━━━ GIVEN PASSAGE

Vinayak Rao Koratkar (3 February 1895 – 3 September 1962) was a political leader of Hyderabad State and Member of Indian Parliament.

== Biography ==
He was son of Shri Keshav Rao Koratkar and Geeta Bai. He was born at Kalamb, Osmanabad district on 3 February 1895. He was educated at Gurukul Kangri Vishwavidyalaya, Haridwar and obtained Vidyalankar degree. He has studied in London University and Agricultural College, Poona. He did Bar-at-Law from Middle Temple, London in 1922.

He married Shrimati Laxmi Bai Koratkar in 1924. They had 2 sons and 1 daughter.

As a barrister, he has practiced at Bar from 1922 to 1950. He was editor of Deccan Law Reports in Hyderabad State.

He was president, Arya Pratinidhi Sabha, Hyderabad for about 19 years between 1930 and 1950. He was President of Aryan Education Society, Hindi Prachar Sabha and Education Conference of Hyderabad. He has run Hindi weekly Arya Bhanu magazine as its proprietor-editor for five years.

━━━━━━
━━━ INFORMATION GIVEN

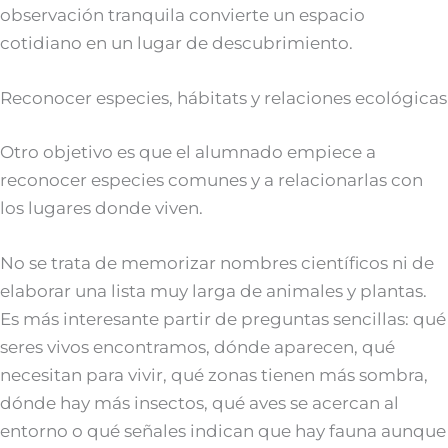
observación tranquila convierte un espacio
cotidiano en un lugar de descubrimiento.
Reconocer especies, hábitats y relaciones ecológicas
Otro objetivo es que el alumnado empiece a
reconocer especies comunes y a relacionarlas con
los lugares donde viven.
No se trata de memorizar nombres científicos ni de
elaborar una lista muy larga de animales y plantas.
Es más interesante partir de preguntas sencillas: qué
seres vivos encontramos, dónde aparecen, qué
necesitan para vivir, qué zonas tienen más sombra,
dónde hay más insectos, qué aves se acercan al
entorno o qué señales indican que hay fauna aunque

━━━━━━

### INSTRUCTIONS TO FOLLOW
Continue the biography of Vinayak Rao Koratkar from its last sentence.

### TASK RESPONSE
He was minister in Hyderabad State in several capacities from 1950 to 1956. He was Member of Hyderabad Legislature from 1952 to 1956 and worked as finance minister in Burgula Ramakrishna Rao cabinet. He was Member of Bombay Legislature from 1956 to 1957.

He was elected to the 2nd Lok Sabha from Hyderabad (Lok Sabha constituency) in 1957 as a member of Indian National Congress.

He has established Keshava Memorial School and Hindi Mahavidyalaya in Hyderabad city. He died on 3 September 1962.